Un moteur de cogénération de LFDE

Si les aspects financiers et techniques semblent maîtrisés, qu’est-ce-qui peut freiner votre développement ?

"Toute nouvelle installation nécessite de nouvelles autorisations administratives dont nous ne maîtrisons pas complètement le calendrier compte tenu des délais administratifs. De plus, nous devons anticiper les besoins en moteurs, avec des délais de fabrication d’environ six mois. Quant à la Belgique, nous devons négocier l’obtention de nouvelles concessions avec le Gouvernement Wallon. Nous avons obtenu il y a près d’un an le permis d’exploiter le site d’Anderlues, il nous reste à le faire sur les autres sites déjà identifiés".

Comment se passe l’exercice 2018/19 ?

"Il s’agit d’une année importante pour nous car c’est la première année où nous aurons une année complète sur la production d’électricité. Nous avons également réussi à fiabiliser le site historique d’Avion dans les Hauts-de-France en remplaçant les vieux moteurs gaz par trois nouveaux moteurs électriques, moyennant un investissement de 1,3 M€ nous permettant tout à la fois d’améliorer notre capacité de production et de réduire nos charges opérationnelles. Le disfonctionnement de ces moteurs hérités des Charbonnages de France nous avait pénalisé en 2017 et 2018. Par ailleurs, nous allons dans les tous prochains jours commencer à produire à l’international, à Anderlues, ce qui constituera notre cinquième site en production. En Lorraine, nous avons pris du retard avec un test de production sur le site de Lachambre qui a pris plus de temps qu’initialement prévu. Néanmoins, nous avons atteint une grande partie de nos objectifs avec la certification de réserves de gaz sur ce site qui a validé un stock de gaz de plus de 2.1 milliards de m3 qui a ensuite débouché sur une demande de concession. La valorisation du gaz et sa mise en production sont prévues dans les 12 prochains mois. Nous venons de publier notre chiffre d’affaires sur neuf mois, il ressort à 5,8 M€ à fin mars 2019, en hausse de 13%, dont 2,5 M€ de CA au troisième trimestre, en progression de 42% par rapport au troisième trimestre 2018. Notre groupe a, par ailleurs, atteint la profitabilité opérationnelle pour la première fois sur le semestre précèdent ce qui était le principal objectif pour l’année en cours".

Enfin, quelles sont vos ambitions à moyen et long terme ?

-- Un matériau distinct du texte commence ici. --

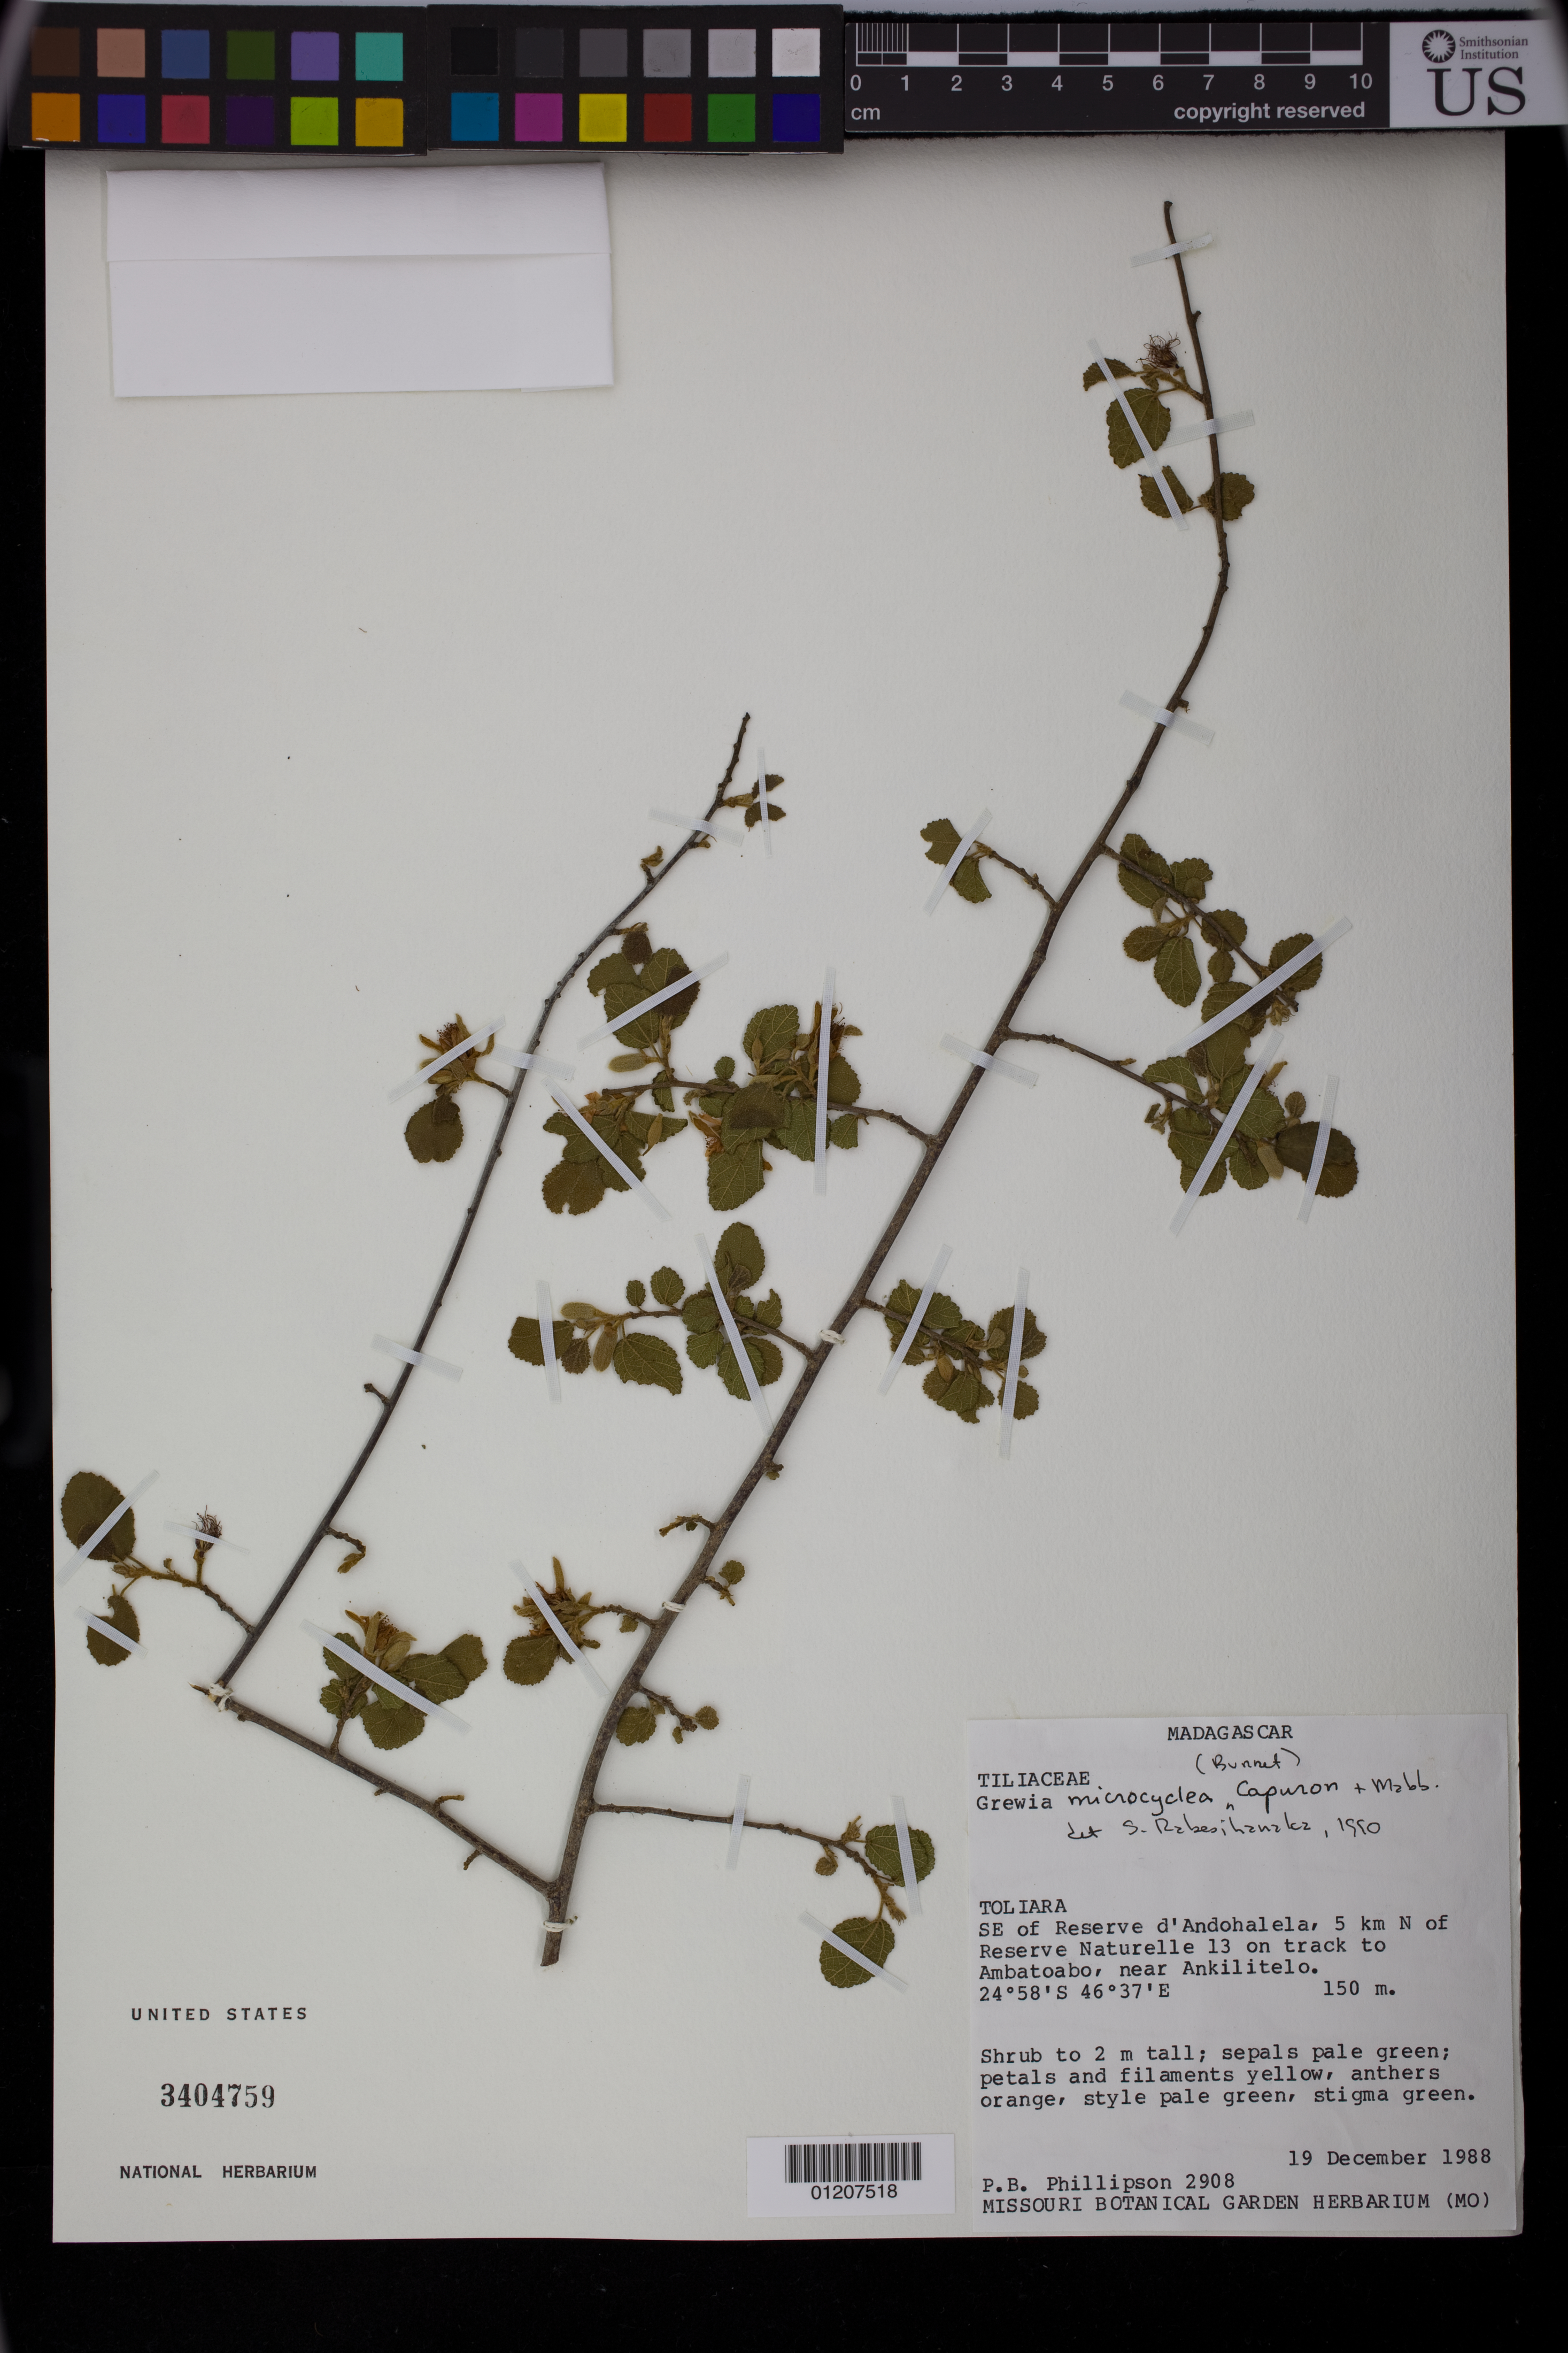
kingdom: Plantae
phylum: Tracheophyta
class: Magnoliopsida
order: Malvales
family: Malvaceae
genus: Grewia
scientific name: Grewia microcyclea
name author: (Burret) Capuron & Mabb.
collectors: P. B. Phillipson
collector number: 2908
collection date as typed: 19 Dec 1988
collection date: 1988-12-19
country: Madagascar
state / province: Anosy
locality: Toliara. SE of Reserve d'Andohalela, 5 km N of Reserve Naturelle 13 on track to Ambatoabo, near Ankilitelo.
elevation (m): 150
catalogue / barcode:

"Nous avons fixé comme objectif d’atteindre pour la fin 2021 un CA de 35 M€ et un taux d’EBITDA supérieur à 45%. Cela passera par l’installation dans les Hauts-de-France d’au-moins dix nouveaux sites, soit deux tranches de 15MW supplémentaires, et 3 MW supplémentaires en Belgique, et enfin par un début d’exploitation des gisements de gaz lorrains. A partir de 2021, nous débutons un contrat d’approvisionnement en gaz, électricité et chaleur avec la commune de Béthune, en partenariat avec Dalkia, qui permettra une économie moyenne de près de 300€ par an sur la facture énergétique de chaque foyer. A plus long terme, nous ambitionnons de devenir un acteur majeur du secteur de l'énergie en Europe. En effet, les études ont prouvé l’existence de plusieurs centaines d’années de réserve de gaz rien que sur les bassins sur lesquels nous sommes présents, sachant que nous regardons de près d’autres pays européens, comme l’Allemagne où le principal acteur, Evonik, gère une base installée de 350 MW au sein d’un groupe diversifié qui poursuit d’autres priorités stratégiques. Nous restons encore au début de l’aventure de La Française de l’Energie !".